• **Task set**
1. Reproduce, word for word, everything in the investment outlook passage from "However, looking at" down to "sectors and geographies.".
2. Continue the investment outlook passage from the point at which it ends.

Fidelity: Look at the US outside the ‘Magnificent Seven’

Markets are currently favouring a soft landing scenario, although it is likely that a recession is coming, according to Andrew McCaffery, global chief investment officer at Fidelity International, but there are alternative endings.

Alongside a cyclical recession, to which he gives a probability of 60% next year, a more severe balance sheet recession has a 10% probability. A benign soft landing scenario (20%) and a world where there is no landing in 2024 at all (10%) could also take place.

However, looking at his most likely outcome, McCaffrey said: “As the cyclical recession outcome takes hold later in 2024, there would still be good opportunities for investors who are discerning about sectors and geographies.

“Parts of the US equity universe would be especially well positioned. In particular, mid-cap stocks look attractive along with much of the S&P 500 that have not shared the incredible performance this year of the ‘Magnificent Seven’ stocks.”

In the emerging market region China offers value, he argued, while India and Indonesia are markets with good defensive qualities that are less tied to the global cycle.


Invesco: Factors will be less dominant – it’s about stock picking

Stephanie Butcher, co-head of investments at Invesco, noted that company fundamentals are likely to become more important in terms of performance next year.

“While rates may moderate from current levels, the era of near zero rates is over and a higher cost of capital is a factor that governments, corporates and households will need to contend with,” she said.

“We expect there’ll be more inflation tension in the system from fiscal spend on the energy transition and commodity costs. Furthermore, complex geopolitics are putting more ‘grit’ in the system of supply chains and shifting demographics in China will have implications for global labour costs.”

With rates higher, inflation persistent and geopolitics unstable, the coming year will be very different to those enjoyed after the financial crisis and investors will need to adapt accordingly.

• **The data**
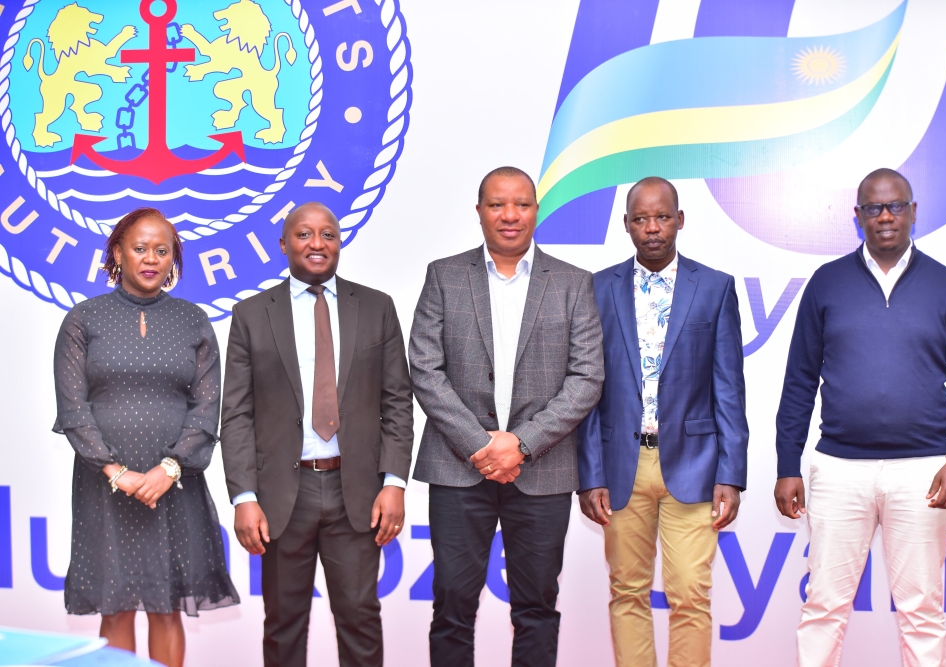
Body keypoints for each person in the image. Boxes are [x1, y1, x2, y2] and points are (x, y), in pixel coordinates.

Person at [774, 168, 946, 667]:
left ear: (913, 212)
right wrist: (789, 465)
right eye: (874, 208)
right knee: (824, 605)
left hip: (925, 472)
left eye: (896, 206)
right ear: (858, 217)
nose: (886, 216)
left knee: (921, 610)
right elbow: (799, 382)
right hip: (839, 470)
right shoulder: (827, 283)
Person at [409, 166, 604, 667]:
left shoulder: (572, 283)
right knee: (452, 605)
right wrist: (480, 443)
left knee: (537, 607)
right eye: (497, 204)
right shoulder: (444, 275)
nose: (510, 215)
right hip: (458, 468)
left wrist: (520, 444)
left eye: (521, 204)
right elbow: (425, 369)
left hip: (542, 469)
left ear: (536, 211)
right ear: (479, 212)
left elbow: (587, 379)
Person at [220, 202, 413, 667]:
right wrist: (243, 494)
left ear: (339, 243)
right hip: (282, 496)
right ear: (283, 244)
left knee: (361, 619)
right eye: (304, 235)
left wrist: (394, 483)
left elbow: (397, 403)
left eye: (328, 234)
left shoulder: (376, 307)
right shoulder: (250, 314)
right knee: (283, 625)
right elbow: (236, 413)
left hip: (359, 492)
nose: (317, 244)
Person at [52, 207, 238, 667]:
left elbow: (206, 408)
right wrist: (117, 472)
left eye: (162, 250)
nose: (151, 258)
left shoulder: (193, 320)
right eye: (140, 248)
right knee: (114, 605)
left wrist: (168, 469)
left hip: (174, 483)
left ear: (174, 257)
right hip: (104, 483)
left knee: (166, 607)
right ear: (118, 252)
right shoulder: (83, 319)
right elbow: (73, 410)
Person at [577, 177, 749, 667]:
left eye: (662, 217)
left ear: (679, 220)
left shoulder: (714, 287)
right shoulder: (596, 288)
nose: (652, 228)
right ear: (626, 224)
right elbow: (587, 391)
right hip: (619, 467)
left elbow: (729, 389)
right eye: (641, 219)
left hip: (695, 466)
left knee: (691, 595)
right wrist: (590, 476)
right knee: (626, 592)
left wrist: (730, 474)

• **Answers to this exercise**
1.
However, looking at his most likely outcome, McCaffrey said: “As the cyclical recession outcome takes hold later in 2024, there would still be good opportunities for investors who are discerning about sectors and geographies.

2.
“The previous era made asset allocation relatively simple – US, tech, growth factors. From here we expect factors to be less dominant and stock picking opportunities more diverse,” she said.

 

Mirabaud: Stocks in cyclical sectors should prove resilient

At a sector level, Anu Narula, head of global equities at Mirabaud Asset Management, was confident on companies that have proven resilient and have not marked down their growth forecasts, but have been priced for a tough 12 months.

“We believe many of these names have more structural drivers than cyclical ones, even if there is some element of cyclicality in their models, meaning they could well surprise to the upside as we progress through 2024,” he said.

These include companies that fit into the ‘millennial consumer’ bucket, as well as automation stocks, health and wellbeing companies and artificial intelligence businesses not named Nvidia.

“We also expect onshoring to remain a major tailwind going into 2024. The US has approved a $1.2trn stimulus package in the form of the Infrastructure Bill. Some $300bn has already been ear marked and should provide support to many industrial and construction companies and those providing consulting to these projects,” he said.

“We saw some gains on stocks in these areas earlier this year, but these have since consolidated and we expect to see a significant step up in activity by the second half of 2024.”